Closed morbos closed 6 years ago
Hi @morbos,
What I would do is to change the Send_8bit_Mode
procedure to use a different hardware mapping than This.Periph.DR.DR
. For example:
procedure Send_8bit_Mode
(This : in out SPI_Port;
Outgoing : HAL.SPI.SPI_Data_8b)
is
[...]
Data_8bit : UInt8 with Volatile, Address => This.Periph.DR.DR'Address;
begin
[...]
while Tx_Count > 0 loop
[...]
Data_8bit := Outgoing (Index);
[...]
end loop;
[...]
end Send_8bit_Mode;
This should force the compiler to use 8-bit writes.
HI Fabien,
That works! Slight mod to make it happen though:
Data_8bit : UInt8 with Volatile, Address => This.Periph.DR'Address
Without that omission of the second DR, it does some odd 16bit sign ext and leaves the address as a ram local.
Thanks!
Hedley
Cool! Don't hesitate to submit a fix ;)
On the F7 and L4 the SPI clock trains length seems to be determined by the greater of this logic:
1) The DS[3:0] field 2) The size of the instr used to read/wr (ld/st, ldh/sth, ldb/stb)

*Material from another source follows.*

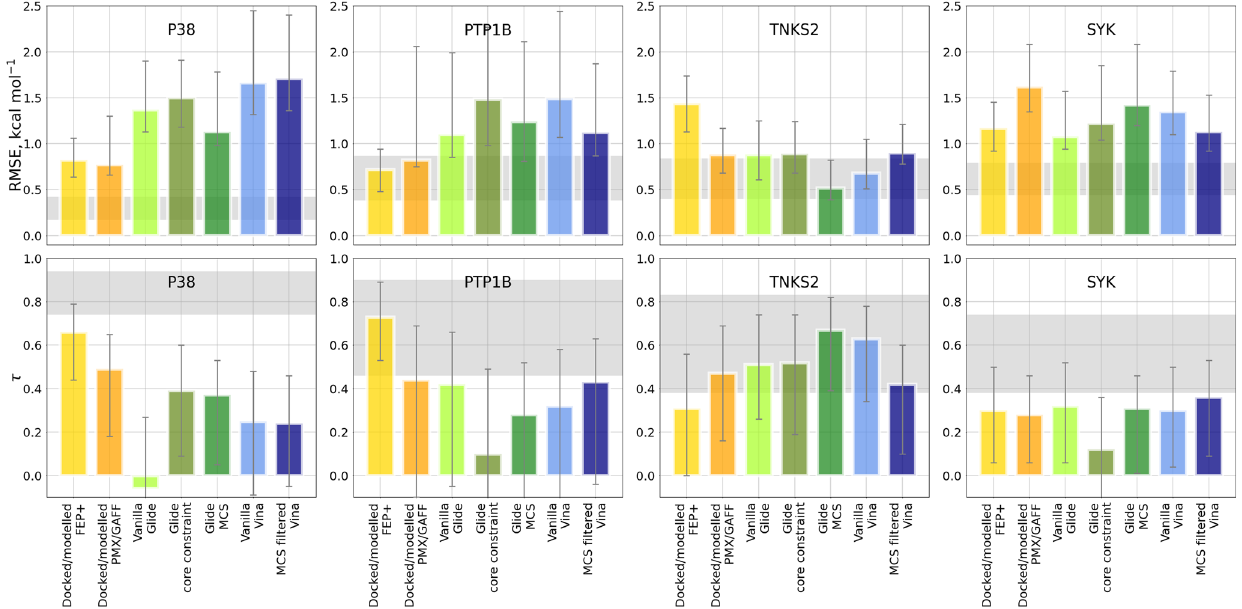
Fig. 5 RMSE and Kendall ’ s τ for each docking method on each of the four tested systems. Shaded regions represent 95% con fi dence intervals for RMSE and τ of the experimentally measured values based on the experimental uncertainty. For the cases where experimental uncertainty was not available (PTP1B, TNKS2, SYK), a lower bound for uncertainty of 0.43 kcal mol − 1 as suggested by the best practices was used 47 . Error bars denote 95% con fi dence intervals for the calculated values.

A new L4/F7 field is data size DS[3:0] = 7 (=8bits (chip default btw)) but use a 32bit st instr to write the DR reg... you will get the maximal 16 clocks.
Of course, the svd file has volatile, size => 32. Perhaps you can now see where this is going...
Unless the volatile write is for a size 8 bit field, the SPI clock train will get widened to 16 despite DS's smaller setting.
On the F1 and F4 the CR1 bit11 DFF field dictates clock train size. The DFF field has been changed in the L4 and F7 to CRCL int the RM but remains DFF in the svd(!).
As a workaround, I funnel all 8bit read/writes to a asm peek poke funcs. Ugly... but works.